J Womens Health (Larchmt). 2008 Jul-Aug;17(6):931-8. doi: 10.1089/jwh.2008.0499.
This post hoc analysis of the Irbesartan/Hydrochlorothiazide Blood Pressure Reductions in Diverse Patient Populations (INCLUSIVE) trial evaluated the efficacy and safety of irbesartan/hydrochlorothiazide (HCTZ) in a diverse population of hypertensive women.
INCLUSIVE was a multicenter, prospective, open-label, single-arm trial. Adult subjects had uncontrolled systolic blood pressure (SBP 140-159 mm Hg; 130-159 mm Hg for those with type 2 diabetes mellitus [T2DM]) after > or =4 weeks of antihypertensive monotherapy. Treatment was sequential: placebo (4-5 weeks), HCTZ 12.5 mg (2 weeks), irbesartan/HCTZ 150/12.5 mg (8 weeks), and irbesartan/HCTZ 300/25 mg (8 weeks). Mean changes from baseline to treatment end in SBP and diastolic blood pressure (DBP), BP goal attainment, and safety were assessed.
Treatment with irbesartan/HCTZ was associated with significant mean reductions in BP (intent-to-treat population, n = 370; SBP/DBP: -22.9/-10.3 +/- 14.7/8.8 mm Hg).
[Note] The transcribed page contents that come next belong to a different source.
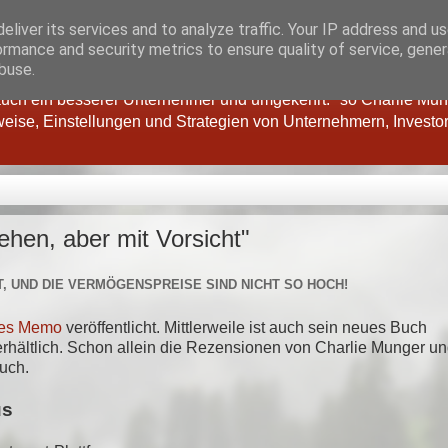
eliver its services and to analyze traffic. Your IP address and u
ormance and security metrics to ensure quality of service, gene
buse.
 auch ein besserer Unternehmer und umgekehrt." so Charlie Mun
eise, Einstellungen und Strategien von Unternehmern, Investo
hen, aber mit Vorsicht"
, UND DIE VERMÖGENSPREISE SIND NICHT SO HOCH!
es Memo
veröffentlicht. Mittlerweile ist auch sein neues Buch
erhältlich. Schon allein die Rezensionen von Charlie Munger u
uch.
us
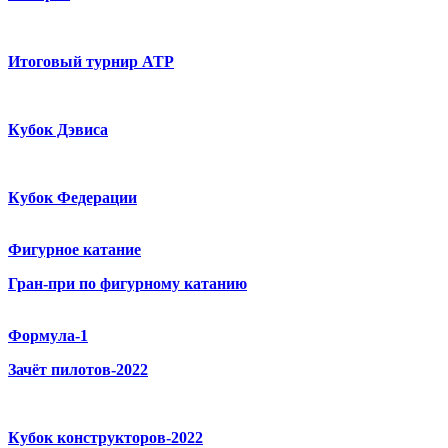
Итоговый турнир ATP
Кубок Дэвиса
Кубок Федерации
Фигурное катание
Гран-при по фигурному катанию
Формула-1
Зачёт пилотов-2022
Кубок конструкторов-2022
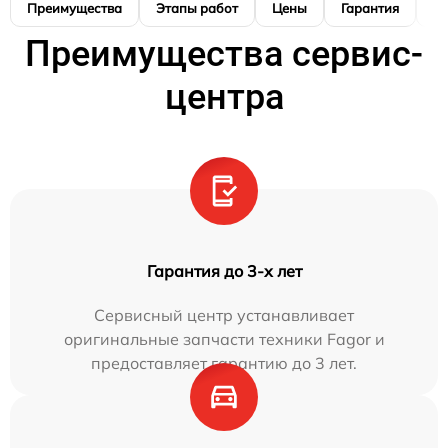
Преимущества
Этапы работ
Цены
Гарантия
М
Преимущества сервис-
центра
Гарантия до 3-х лет
Сервисный центр устанавливает
оригинальные запчасти техники Fagor и
предоставляет гарантию до 3 лет.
Improvements in SBP were observed in all subgroups (p < 0.001): Caucasian (n = 207) -23.5 +/- 13.5 mm Hg; African American (n = 93) -21.0 +/- 17.2 mm Hg; Hispanics/Latino (n = 66) -23.6 +/- 14.3 mm Hg; age <65 years (n = 281) -22.5 +/- 14.7 mm Hg; age > or =65 years (n = 89) -24.3 +/- 14.5 mm Hg; T2DM (n = 97) -19.0 +/- 15.1 mm Hg; and metabolic syndrome (n = 187) -22.1 +/- 14.6 mm Hg. Overall, 82% (95% confidence interval [CI] 78%-86%) of women achieved their SBP goal, 86% (95% CI 83%-90%) achieved their DBP goal, and 76% (95% CI 71%-80%) achieved their dual SBP/DBP goal. Treatments were well tolerated in all groups.
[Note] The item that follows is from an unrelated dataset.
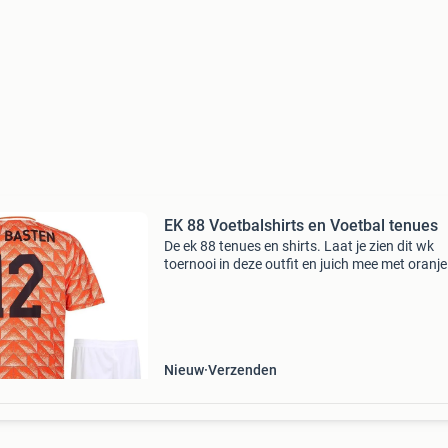
EK 88 Voetbalshirts en Voetbal tenues
De ek 88 tenues en shirts. Laat je zien dit wk
toernooi in deze outfit en juich mee met oranje
Nieuw
Verzenden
Irbesartan/HCTZ treatment was effective and well tolerated in a diverse population of women whose BP was previously uncontrolled on monotherapy.
本对厄贝沙坦/氢氯噻嗪在不同患者群体中降低血压(INCLUSIVE)试验的事后分析,评估了厄贝沙坦/氢氯噻嗪(HCTZ)在不同高血压女性群体中的疗效和安全性。
INCLUSIVE是一项多中心、前瞻性、开放标签、单臂试验。成年受试者在接受≥4周的抗高血压单药治疗后,收缩压未得到控制(收缩压140 - 159 mmHg;2型糖尿病[T2DM]患者为130 - 159 mmHg)。治疗是分阶段进行的:安慰剂(4 - 5周)、氢氯噻嗪12.5 mg(2周)、厄贝沙坦/氢氯噻嗪150/12.5 mg(8周),以及厄贝沙坦/氢氯噻嗪300/25 mg(8周)。评估了从基线到治疗结束时收缩压和舒张压(DBP)的平均变化、血压目标达成情况以及安全性。
厄贝沙坦/氢氯噻嗪治疗与血压的显著平均降低相关(意向性治疗人群,n = 370;收缩压/舒张压:-22.9/-10.3±14.7/8.8 mmHg)。在所有亚组中均观察到收缩压的改善(p < 0.001):白种人(n = 207)-23.5±13.5 mmHg;非裔美国人(n = 93)-21.0±17.2 mmHg;西班牙裔/拉丁裔(n = 66)-23.6±14.3 mmHg;年龄<65岁(n = 281)-22.5±14.7 mmHg;年龄≥65岁(n = 89)-24.3±14.5 mmHg;T2DM(n = 97)-19.0±15.1 mmHg;以及代谢综合征(n = 187)-22.1±14.6 mmHg。总体而言,82%(95%置信区间[CI] 78% - 86%)的女性实现了收缩压目标,86%(95% CI 83% - 90%)实现了舒张压目标,76%(95% CI 71% - 80%)实现了收缩压/舒张压双重目标。所有组的治疗耐受性良好。
厄贝沙坦/氢氯噻嗪治疗在先前单药治疗血压未得到控制的不同女性群体中有效且耐受性良好。